Obama sent a letter to House Speaker John Boehner Wednesday morning requesting to speak before a joint session of Congress on September 7 at 8 p.m. Eastern. Shortly thereafter the White House announced the President’s speech, which is to present his proposed jobs program. There was just one problem: A GOP presidential debate at the Ronald Reagan Presidential Library is already scheduled to take place at that same time.
No one seriously believes the White House’s denials that Obama’s speech was timed to keep television viewers from seeing the opposition. NBC’s Chuck Todd, for instance, remarked that the timing was “hardly a coincidence.” The Hill noted that “it’s not the first time the president has moved to counter-program the Republican presidential field. After the influential Ames straw poll last month, Obama’s bus tour rolled into Iowa the following Monday, leading to complaints from Republicans about the political overtones of the taxpayer-funded trip.”
White House Press Secretary Jay Carney’s response to questions about the timing of the speech didn’t exactly win sympathy for the President’s cause, either. Carney suggested that the sponsors of the debate and the candidates “adjust the timing of the debate” to avoid the conflict with Obama’s speech. In other words, eight people who have been planning for weeks to attend this debate ought to give way to one man who gave only seven days’ notice of his intentions — and that to a Congress that was in recess until the very day on which Obama desired to speak to it.
Enter Ron Paul. Recognizing Obama’s move for the “raw display of political gamesmanship” (in the words of McClatchy Newspapers’ Steven Thomma) that it was, Paul dispatched spokesman Jesse Benton to inform the press that the Congressman was “weighing his options” with regard to blocking Obama’s speech. Both houses of Congress have to adopt a concurrent resolution to call a joint session, a procedure normally done by voice vote, called unanimous consent. Any legislator, however, can object to that approach and force a recorded vote; and clearly Paul had that in mind. With Congress only returning to session September 7, the vote would almost certainly have taken place after Obama’s requested time, thus preventing him from stealing the Republican candidates’ thunder.
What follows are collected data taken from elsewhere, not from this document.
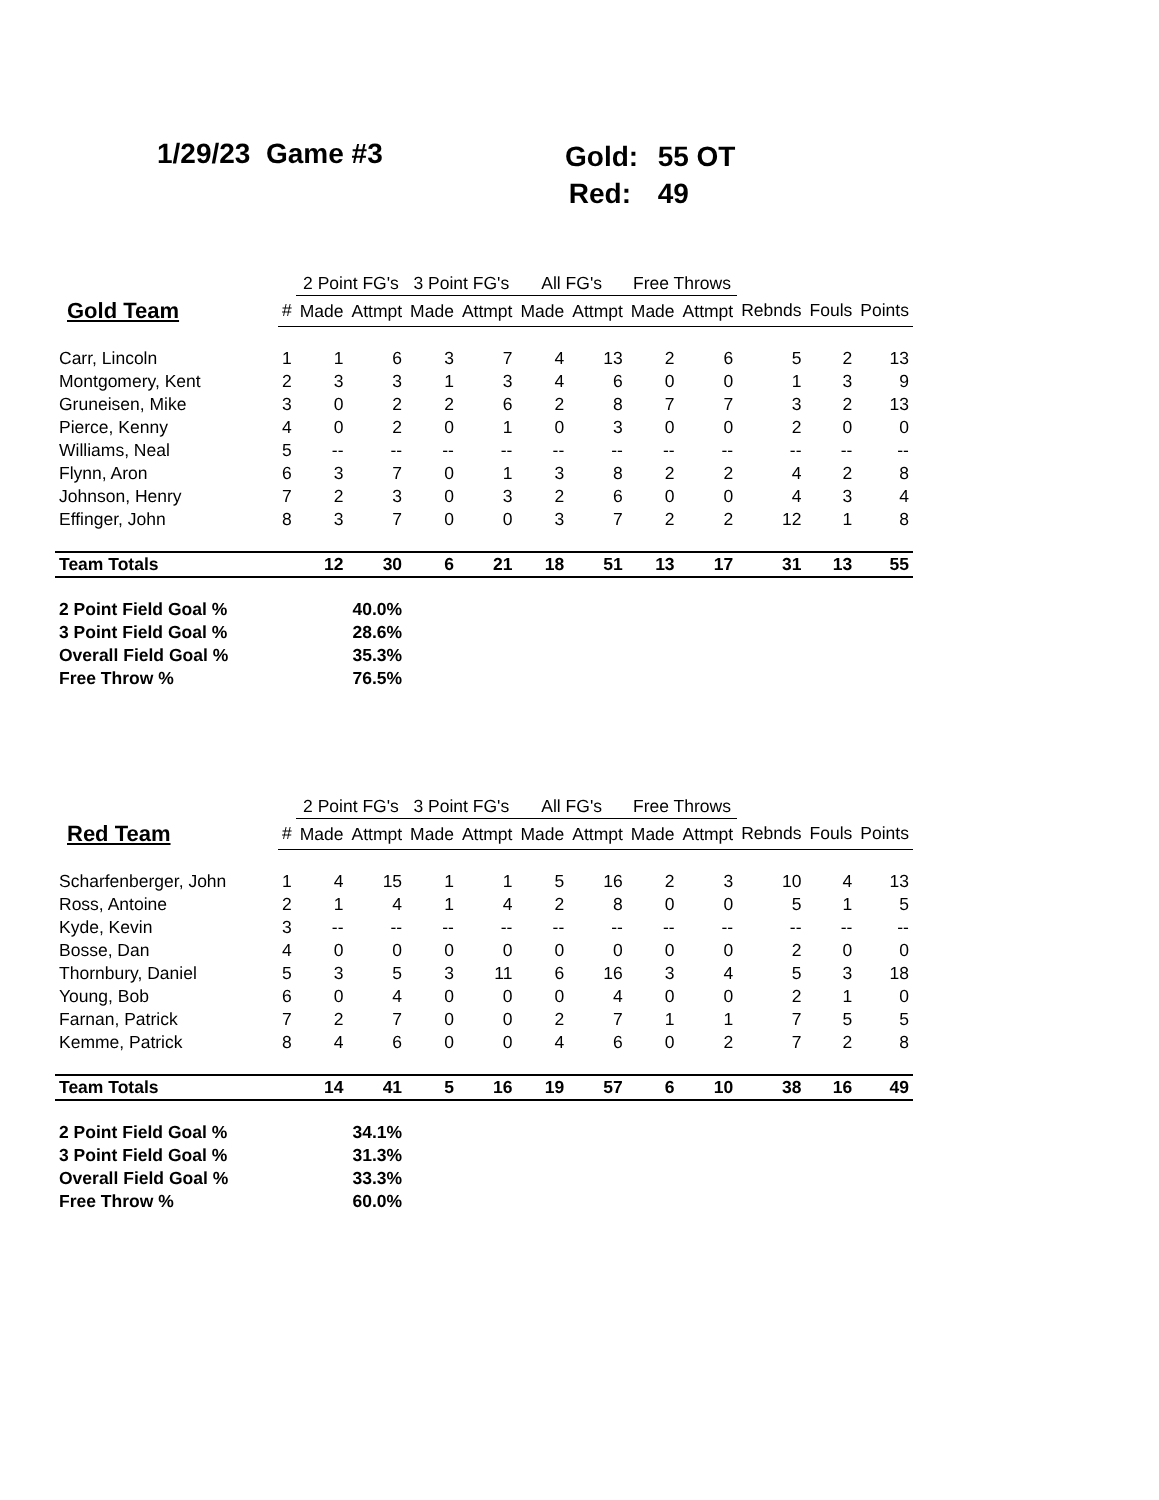1/29/23 Game #3
Gold: 55 OT
Red: 49
| | | 2 Point FG's | | 3 Point FG's | | All FG's | | Free Throws | | | | |
| --- | --- | --- | --- | --- | --- | --- | --- | --- | --- | --- | --- | --- |
| Gold Team | # | Made | Attmpt | Made | Attmpt | Made | Attmpt | Made | Attmpt | Rebnds | Fouls | Points |
| Carr, Lincoln | 1 | 1 | 6 | 3 | 7 | 4 | 13 | 2 | 6 | 5 | 2 | 13 |
| Montgomery, Kent | 2 | 3 | 3 | 1 | 3 | 4 | 6 | 0 | 0 | 1 | 3 | 9 |
| Gruneisen, Mike | 3 | 0 | 2 | 2 | 6 | 2 | 8 | 7 | 7 | 3 | 2 | 13 |
| Pierce, Kenny | 4 | 0 | 2 | 0 | 1 | 0 | 3 | 0 | 0 | 2 | 0 | 0 |
| Williams, Neal | 5 | -- | -- | -- | -- | -- | -- | -- | -- | -- | -- | -- |
| Flynn, Aron | 6 | 3 | 7 | 0 | 1 | 3 | 8 | 2 | 2 | 4 | 2 | 8 |
| Johnson, Henry | 7 | 2 | 3 | 0 | 3 | 2 | 6 | 0 | 0 | 4 | 3 | 4 |
| Effinger, John | 8 | 3 | 7 | 0 | 0 | 3 | 7 | 2 | 2 | 12 | 1 | 8 |
| Team Totals | | 12 | 30 | 6 | 21 | 18 | 51 | 13 | 17 | 31 | 13 | 55 |
| 2 Point Field Goal % | | 40.0% | | | | | | | | | | |
| 3 Point Field Goal % | | 28.6% | | | | | | | | | | |
| Overall Field Goal % | | 35.3% | | | | | | | | | | |
| Free Throw % | | 76.5% | | | | | | | | | | |
| | | 2 Point FG's | | 3 Point FG's | | All FG's | | Free Throws | | | | |
| --- | --- | --- | --- | --- | --- | --- | --- | --- | --- | --- | --- | --- |
| Red Team | # | Made | Attmpt | Made | Attmpt | Made | Attmpt | Made | Attmpt | Rebnds | Fouls | Points |
| Scharfenberger, John | 1 | 4 | 15 | 1 | 1 | 5 | 16 | 2 | 3 | 10 | 4 | 13 |
| Ross, Antoine | 2 | 1 | 4 | 1 | 4 | 2 | 8 | 0 | 0 | 5 | 1 | 5 |
| Kyde, Kevin | 3 | -- | -- | -- | -- | -- | -- | -- | -- | -- | -- | -- |
| Bosse, Dan | 4 | 0 | 0 | 0 | 0 | 0 | 0 | 0 | 0 | 2 | 0 | 0 |
| Thornbury, Daniel | 5 | 3 | 5 | 3 | 11 | 6 | 16 | 3 | 4 | 5 | 3 | 18 |
| Young, Bob | 6 | 0 | 4 | 0 | 0 | 0 | 4 | 0 | 0 | 2 | 1 | 0 |
| Farnan, Patrick | 7 | 2 | 7 | 0 | 0 | 2 | 7 | 1 | 1 | 7 | 5 | 5 |
| Kemme, Patrick | 8 | 4 | 6 | 0 | 0 | 4 | 6 | 0 | 2 | 7 | 2 | 8 |
| Team Totals | | 14 | 41 | 5 | 16 | 19 | 57 | 6 | 10 | 38 | 16 | 49 |
| 2 Point Field Goal % | | 34.1% | | | | | | | | | | |
| 3 Point Field Goal % | | 31.3% | | | | | | | | | | |
| Overall Field Goal % | | 33.3% | | | | | | | | | | |
| Free Throw % | | 60.0% | | | | | | | | | | |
Sen. Jim DeMint (R-S.C.) also indicated he would block the President’s speech, and it’s likely that Rep. Michele Bachmann (R-Minn.), who is also scheduled to participate in the debate, would have done likewise.
By 4 p.m. Boehner had rejected Obama’s request, citing the fact that even with unanimous consent the concurrent resolution would at best have been adopted a mere 90 minutes prior to Obama’s requested time (since the first vote of the session is scheduled for 6:30 p.m.), which would not allow the necessary three hours for the security sweep of the Capitol prior to the President’s appearance. The Speaker instead offered Obama a time of his choosing the following day. The White House backed down, opting to postpone Obama’s speech by 24 hours, putting the President in the unenviable position of trying to attract an audience opposite the first game of the National Football League season. Football fans needn’t worry, though: Obama’s communications director, Dan Pfeiffer, assured viewers of MSNBC’s Morning Joe on Thursday that the speech will be over before kickoff.
The Obama administration was, naturally, unhappy with the outcome, though there was little it could do about it. “Senior White House officials” told Politico that Boehner “had essentially signed off on the 8 p.m., Sept. 7 slot before they went public.” Carney repeated that assertion in a statement Wednesday night: “We consulted with the Speaker about that date before the letter was released, but he determined Thursday would work better.”
The Speaker’s office, however, denies having agreed to Obama’s request in advance. “No one in the Speaker’s office — not the Speaker, not any staff — signed off on the date the White House announced today,” Boehner’s press secretary, Brandon Buck, said.
Whichever side is telling the truth, it is definitely true that publicly refusing a President’s request to speak before Congress is rare, if not unprecedented. Then again, as Thomma observed, so was the President’s “publicly inviting himself for a specific date and time.” Normally these things are worked out in advance behind the scenes, with a subsequent presidential request to Congress mostly a formality.
Moreover, it cannot be denied that Paul’s public musings about standing in the way of Obama’s speech played into Boehner’s decision. The Paul campaign certainly took credit for it, saying Paul had “initiated talk about objecting to the President’s plan calling a joint session at this time” and praising Boehner for “seiz[ing] the initiative.” From Boehner’s perspective, while it might look bad for the House to reject Obama’s request the day he submitted it, it would look far worse to end up having to postpone the speech at the last minute because of an objection from a Congressman. Could the Speaker afford to take that chance?
Paul’s former chief of staff, Lew Rockwell, thinks not. “Both parties were scared of Ron Paul,” he asserts. “They knew he had never hesitated to be the one vote against evil or nonsense in the past, and he would block unanimous consent. And with Ron as the leader against Obama, what Republican would dare take the establishment side?”
Whether or not Paul’s potential objection was the deciding factor, one thing is for sure: If Obama thought he was a shoo-in for reelection, he wouldn’t waste his time trying to divert attention from those who seek to challenge him.